Your response should be every line from the entries that includes the string "middle".

Body or hand keypoint data
--------
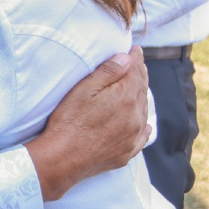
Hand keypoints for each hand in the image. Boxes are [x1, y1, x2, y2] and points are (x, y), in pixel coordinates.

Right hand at [24, 46, 150, 200]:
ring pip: (144, 112)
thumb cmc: (69, 120)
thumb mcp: (84, 89)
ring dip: (141, 98)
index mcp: (126, 97)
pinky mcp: (127, 152)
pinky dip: (144, 126)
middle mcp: (136, 117)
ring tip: (137, 89)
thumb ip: (108, 72)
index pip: (136, 72)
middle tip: (137, 65)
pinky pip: (143, 136)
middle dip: (140, 76)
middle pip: (142, 90)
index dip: (135, 59)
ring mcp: (133, 136)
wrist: (63, 158)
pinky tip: (144, 125)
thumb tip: (127, 58)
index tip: (136, 50)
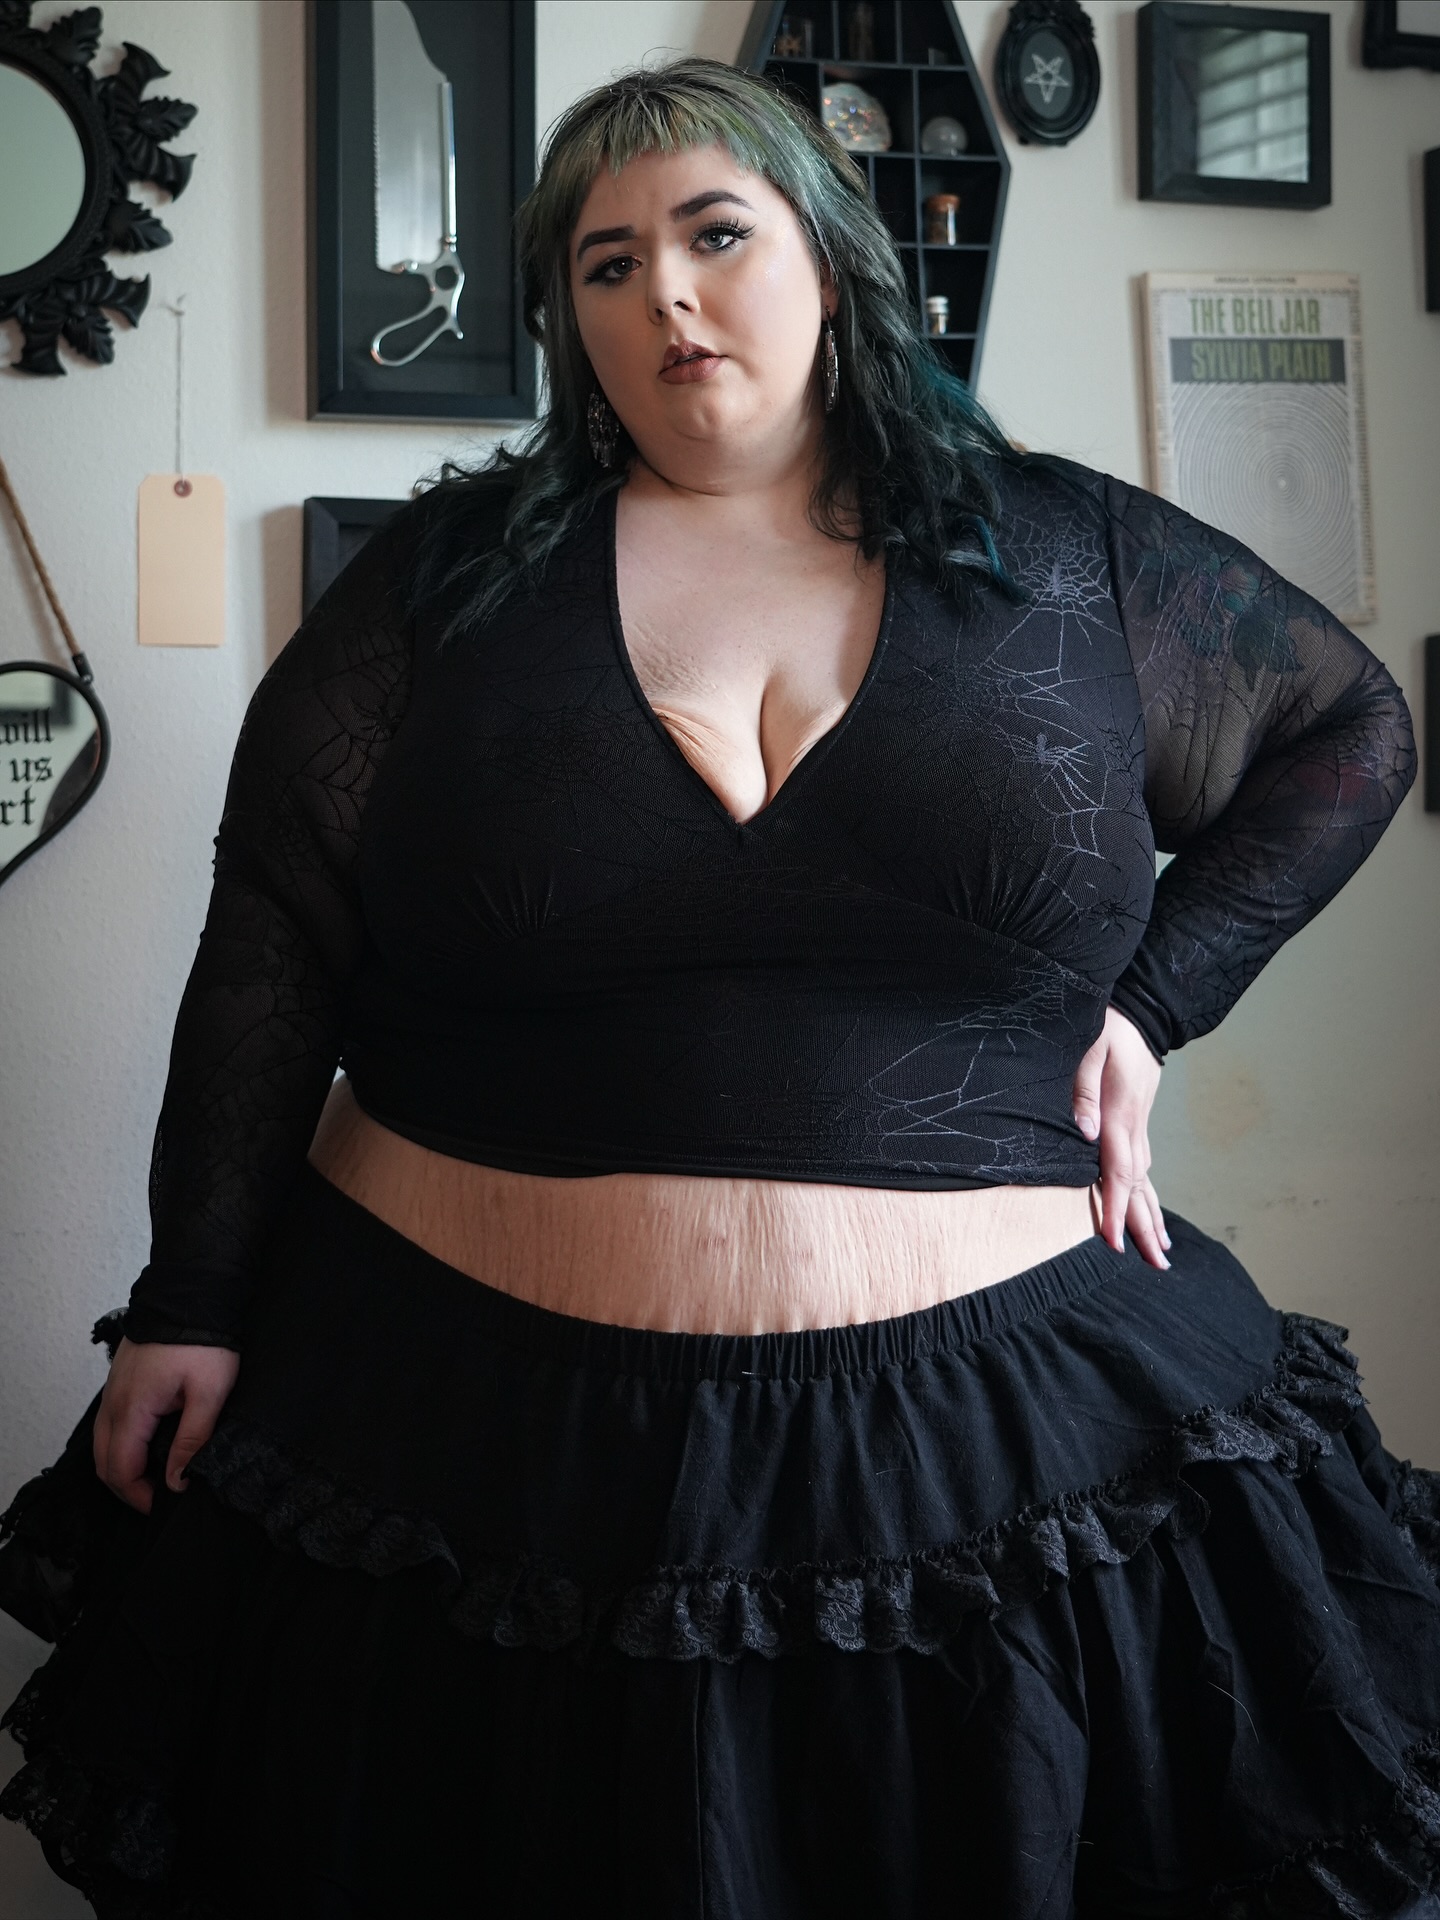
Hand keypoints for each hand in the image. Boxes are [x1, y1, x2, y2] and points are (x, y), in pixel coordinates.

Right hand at [93, 1337, 239, 1513]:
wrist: (191, 1292)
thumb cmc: (203, 1341)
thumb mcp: (209, 1392)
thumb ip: (192, 1439)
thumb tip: (176, 1482)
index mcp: (131, 1410)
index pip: (120, 1470)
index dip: (138, 1496)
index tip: (164, 1504)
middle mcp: (113, 1403)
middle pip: (103, 1462)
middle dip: (126, 1487)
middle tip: (157, 1497)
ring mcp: (113, 1390)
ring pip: (104, 1442)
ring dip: (123, 1465)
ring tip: (155, 1475)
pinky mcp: (121, 1380)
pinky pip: (112, 1422)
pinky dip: (123, 1443)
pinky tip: (151, 1444)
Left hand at [1072, 1007, 1170, 1269]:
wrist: (1141, 1015)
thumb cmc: (1109, 1030)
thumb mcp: (1090, 1051)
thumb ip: (1083, 1092)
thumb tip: (1085, 1134)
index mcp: (1119, 1116)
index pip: (1117, 1172)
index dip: (1113, 1208)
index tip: (1113, 1241)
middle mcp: (1133, 1128)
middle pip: (1138, 1186)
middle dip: (1142, 1227)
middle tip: (1155, 1265)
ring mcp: (1140, 1128)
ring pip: (1145, 1181)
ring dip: (1151, 1217)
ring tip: (1160, 1252)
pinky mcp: (1138, 1124)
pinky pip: (1145, 1168)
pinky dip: (1147, 1195)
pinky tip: (1151, 1212)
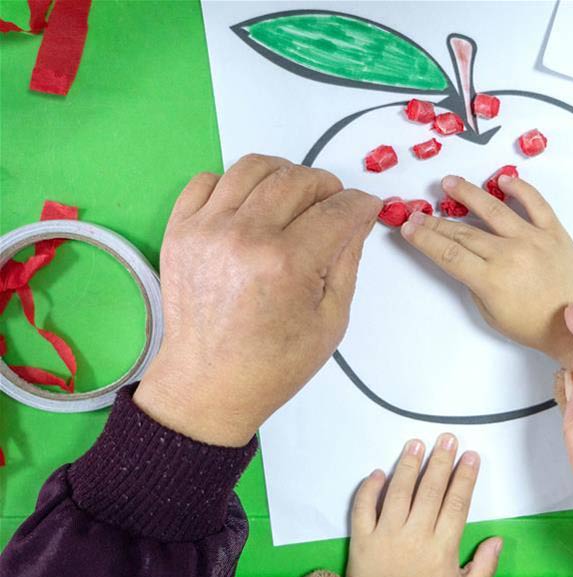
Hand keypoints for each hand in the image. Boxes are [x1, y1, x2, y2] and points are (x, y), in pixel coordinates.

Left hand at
--------
### EXPECTED OUTPUT
middle mcp: (136, 117)
middle tip: (137, 65)
middle dip: (140, 76)
middle pip: (142, 90)
middle mcp: (113, 1403)
middle pip: (103, 1462)
middle dip: (126, 1487)
middle tip: (157, 1497)
middle mcp: (1133, 1128)
middle pip: (1138, 1186)
middle dip: (1142, 1227)
middle tip: (1155, 1265)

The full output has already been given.